しめじろー

ディリリとパリの時間旅行のしめじろーのレビュー・感想・評価

ディリリとパリの時間旅行(2018年製作の映画)
3.4
舞台は19世紀末〜20世紀初頭、新しい文化や芸術が台頭し、最も繁栄したと言われる時代のパリ。南の国の少女ディリリとパリの青年オレルが、当時を代表する多くの芸術家たちと出会いながら、連続少女誘拐事件の犯人と目される悪の秘密結社「男性支配団」を追う大冒険譚です。

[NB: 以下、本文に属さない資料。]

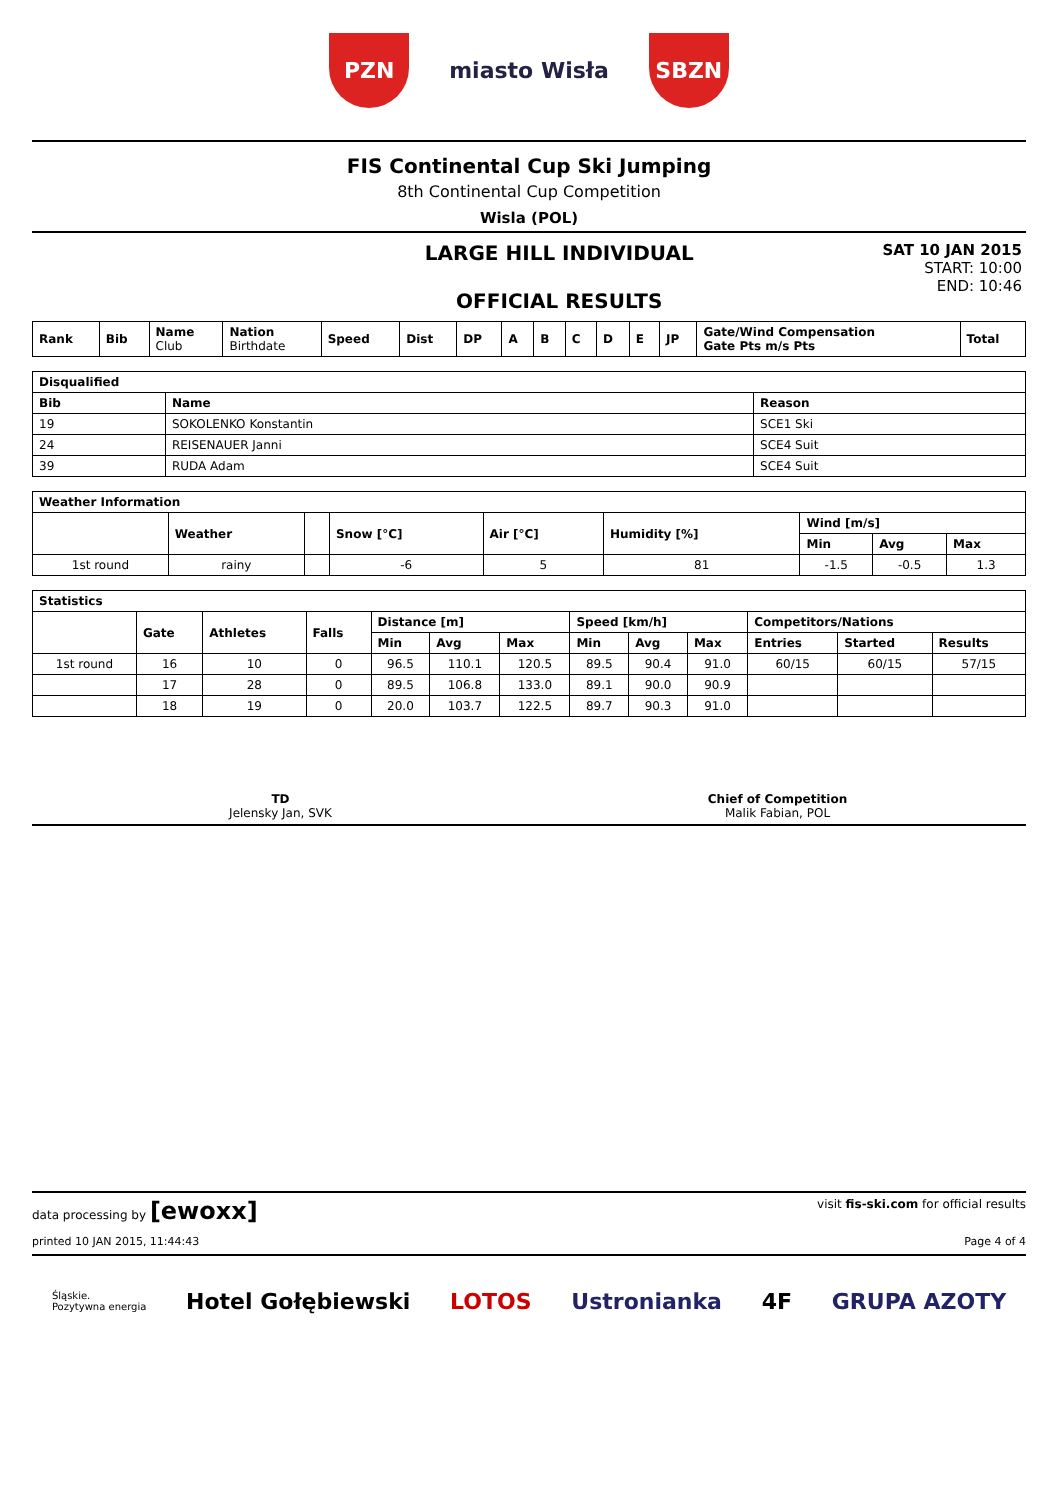PZN
miasto Wisła
SBZN
FIS Continental Cup Ski Jumping
8th Continental Cup Competition
Wisla (POL)
LARGE HILL INDIVIDUAL
OFFICIAL RESULTS
SAT 10 JAN 2015
START: 10:00
END: 10:46
| Rank | Bib | Name Club | Nation Birthdate | Speed | Dist | DP | A | B | C | D | E | JP | Gate/Wind Compensation Gate Pts m/s Pts | Total |
| --- | --- | --- | --- | --- | --- | --- | --- | --- | --- | --- | --- | --- | --- | --- |
| Disqualified | | |
| --- | --- | --- |
| Bib | Name | Reason |
| 19 | SOKOLENKO Konstantin | SCE1 Ski |
| 24 | REISENAUER Janni | SCE4 Suit |
| 39 | RUDA Adam | SCE4 Suit |
| Weather Information | | | | | | | | |
| --- | --- | --- | --- | --- | --- | --- | --- | --- |
| | Weather | | Snow [°C] | Air [°C] | Humidity [%] | Wind [m/s] | | |
| | | | | | | Min | Avg | Max |
| 1st round | rainy | | -6 | 5 | 81 | -1.5 | -0.5 | 1.3 |
| Statistics | | | | | | | | | | | | |
| --- | --- | --- | --- | --- | --- | --- | --- | --- | --- | --- | --- | --- |
| | Gate | Athletes | Falls | Distance [m] | | | Speed [km/h] | | | Competitors/Nations | | |
| | | | | Min | Avg | Max | Min | Avg | Max | Entries | Started | Results |
| 1st round | 16 | 10 | 0 | 96.5 | 110.1 | 120.5 | 89.5 | 90.4 | 91.0 | 60/15 | 60/15 | 57/15 |
| | 17 | 28 | 0 | 89.5 | 106.8 | 133.0 | 89.1 | 90.0 | 90.9 | | | |
| | 18 | 19 | 0 | 20.0 | 103.7 | 122.5 | 89.7 | 90.3 | 91.0 | | | |
TD
Jelensky Jan, SVK
Chief of Competition
Malik Fabian, POL
data processing by [ewoxx] visit fis-ski.com for official results
printed 10 JAN 2015, 11:44:43 Page 4 of 4
Śląskie.
Pozytywna energia Hotel Gołębiewski LOTOS Ustronianka 4F GRUPA AZOTY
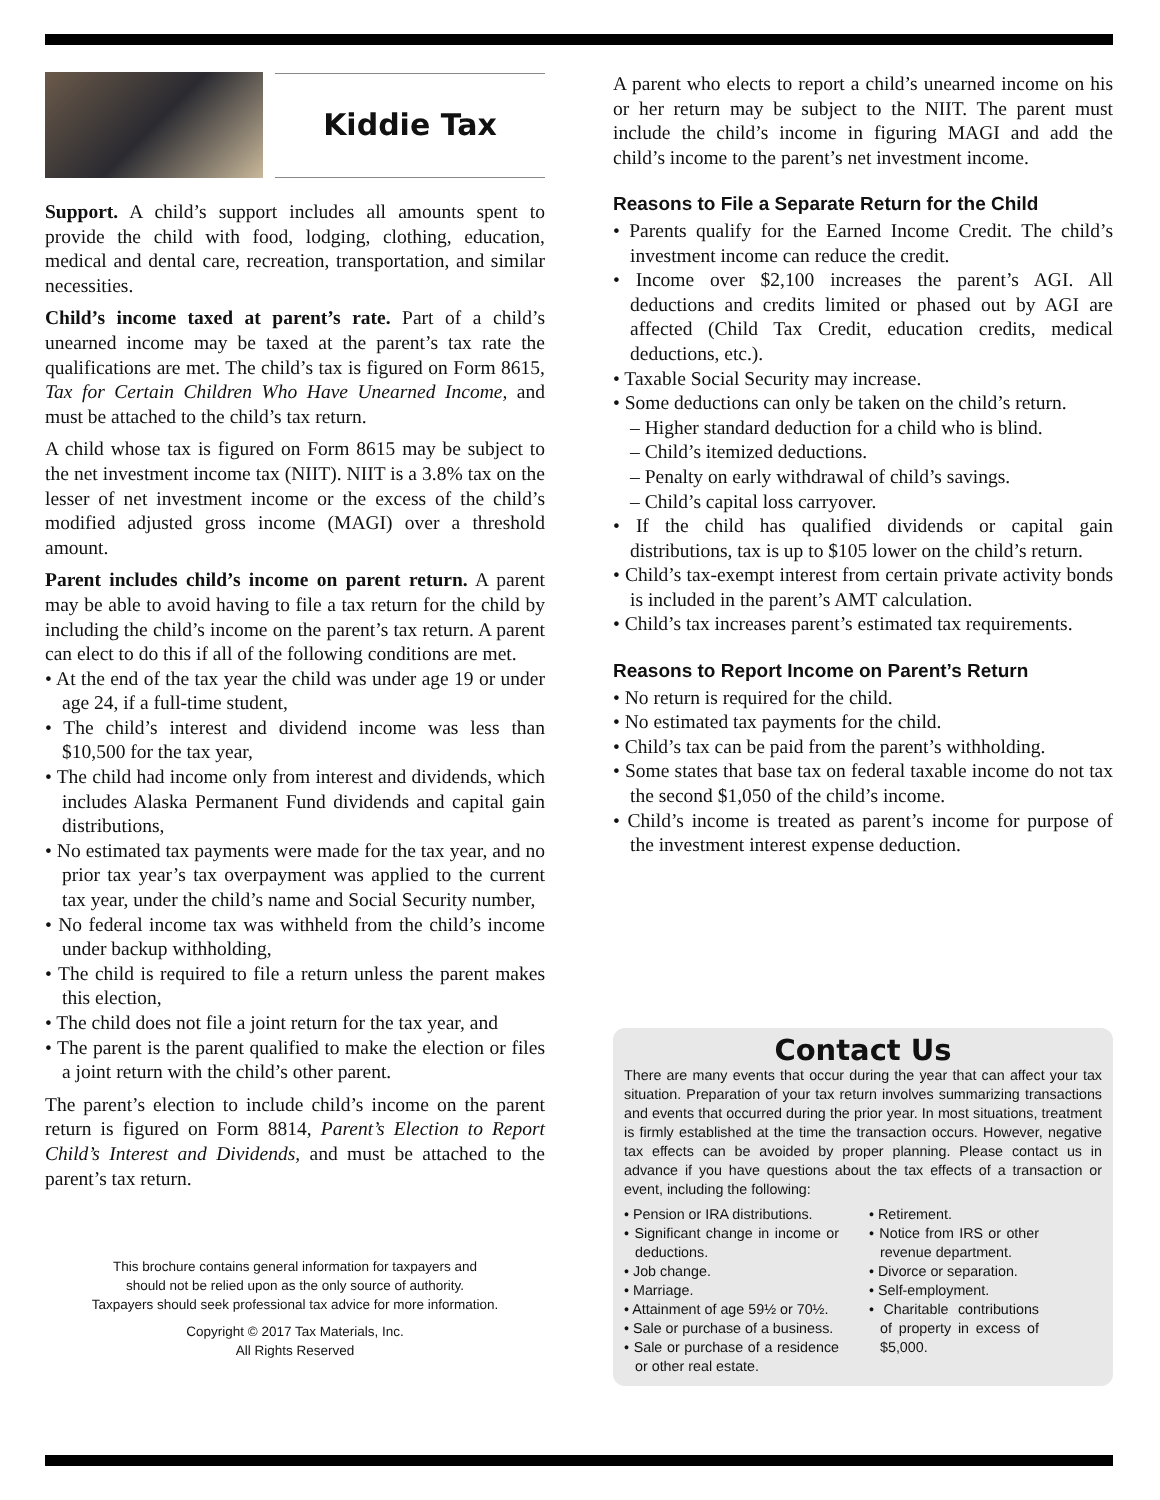Kiddie Tax
Support. A child’s support includes all amounts spent to provide the child with food, lodging, clothing, education, medical and dental care, recreation, transportation, and similar necessities.
Child’s income taxed at parent’s rate. Part of a child’s unearned income may be taxed at the parent’s tax rate the qualifications are met. The child’s tax is figured on Form 8615, Tax for Certain Children Who Have Unearned Income, and must be attached to the child’s tax return.
A child whose tax is figured on Form 8615 may be subject to the net investment income tax (NIIT). NIIT is a 3.8% tax on the lesser of net investment income or the excess of the child’s modified adjusted gross income (MAGI) over a threshold amount.
Parent includes child’s income on parent return. A parent may be able to avoid having to file a tax return for the child by including the child’s income on the parent’s tax return. A parent can elect to do this if all of the following conditions are met.
• At the end of the tax year the child was under age 19 or under age 24, if a full-time student,
• The child’s interest and dividend income was less than $10,500 for the tax year,
• The child had income only from interest and dividends, which includes Alaska Permanent Fund dividends and capital gain distributions,
• No estimated tax payments were made for the tax year, and no prior tax year’s tax overpayment was applied to the current tax year, under the child’s name and Social Security number,
• No federal income tax was withheld from the child’s income under backup withholding,
• The child is required to file a return unless the parent makes this election,
• The child does not file a joint return for the tax year, and
• The parent is the parent qualified to make the election or files a joint return with the child’s other parent.
The parent’s election to include child’s income on the parent return is figured on Form 8814, Parent’s Election to Report Child’s Interest and Dividends, and must be attached to the parent’s tax return.
This brochure contains general information for taxpayers and
should not be relied upon as the only source of authority.
Taxpayers should seek professional tax advice for more information.
Copyright © 2017 Tax Materials, Inc.
All Rights Reserved
A parent who elects to report a child’s unearned income on his or her return may be subject to the NIIT. The parent must include the child’s income in figuring MAGI and add the child’s income to the parent’s net investment income.
Reasons to File a Separate Return for the Child
• Parents qualify for the Earned Income Credit. The child’s investment income can reduce the credit.
• Income over $2,100 increases the parent’s AGI. All deductions and credits limited or phased out by AGI are affected (Child Tax Credit, education credits, medical deductions, etc.).
• Taxable Social Security may increase.
• Some deductions can only be taken on the child’s return.
– Higher standard deduction for a child who is blind.
– Child’s itemized deductions.
– Penalty on early withdrawal of child’s savings.
– Child’s capital loss carryover.
• If the child has qualified dividends or capital gain distributions, tax is up to $105 lower on the child’s return.
• Child’s tax-exempt interest from certain private activity bonds is included in the parent’s AMT calculation.
• Child’s tax increases parent’s estimated tax requirements.
Reasons to Report Income on Parent’s Return
• No return is required for the child.
• No estimated tax payments for the child.
• Child’s tax can be paid from the parent’s withholding.
• Some states that base tax on federal taxable income do not tax the second $1,050 of the child’s income.
• Child’s income is treated as parent’s income for purpose of the investment interest expense deduction.
Contact Us
There are many events that occur during the year that can affect your tax situation. Preparation of your tax return involves summarizing transactions and events that occurred during the prior year. In most situations, treatment is firmly established at the time the transaction occurs. However, negative tax effects can be avoided by proper planning. Please contact us in advance if you have questions about the tax effects of a transaction or event, including the following:
• Pension or IRA distributions.
• Significant change in income or deductions.
• Job change.
• Marriage.
• Attainment of age 59½ or 70½.
• Sale or purchase of a business.
• Sale or purchase of a residence or other real estate.
• Retirement.
• Notice from IRS or other revenue department.
• Divorce or separation.
• Self-employment.
• Charitable contributions of property in excess of $5,000.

タイトルの「時間旅行」というのはあくまで観客にとっての話で、タイムスリップ物ではありません。
ロダン、ピカソ、モネ、ロートレック…映画に登場する偉人は100人を超えます。この面々が同じ時代を生きたってすごいな。『ミッドナイト・イン・パリ』級に教養が試される映画でした。しかしルソーの背後にはきちんとルソーの作品が飾られていたりと、主要人物は自身の作品とともに登場してくれるので、わりと親切設計なのでした。

途中までは完全に子供向け映画です。味方と敵が単純ではっきりしてるし、悪い奴は登場シーンからずっと悪い。歴史上の偉人もたくさん出てきて教養にもいい。まさにディリリと同じくらいの年齢の子供に向けられた作品なのかなという印象でした。なので中盤、ワルモノである「男性支配団」とやらの目的とその手段が判明した瞬間、そのあまりの非道さに固まりました。うわわわ…。改心とか無理だろうと一瞬で悟らせるほどの差別主義。もはや宗教です。こんなヘビーな奴らをぶっ込んでくるとは思いませんでした。「軌道が交わらない星もあるのよ」。軽い気持ちで見ると火傷します。しかしガチでこういう思想の人もいたんだろうなあ…。
そんなわけで、「ベル・エポック」と呼ばれる華やかな時代のパリ、その光と闇を強烈に見せられるような作品でした。しかし物語のメッセージは圧倒的に光寄り。君の未来は希望に満ちているんだよ、何にだってなれるんだよ、世界は君の味方だよと、幼い娘に伝えているかのような映画でした。

写真ベースの背景に、ポスターカラーで塗ったかのようなのっぺりとしたCGキャラクター。この特徴的な画風、慣れるまですごい違和感でしたが、ときどきハッとするほど美しいカットがありました。絵画が好きな人にはおすすめです。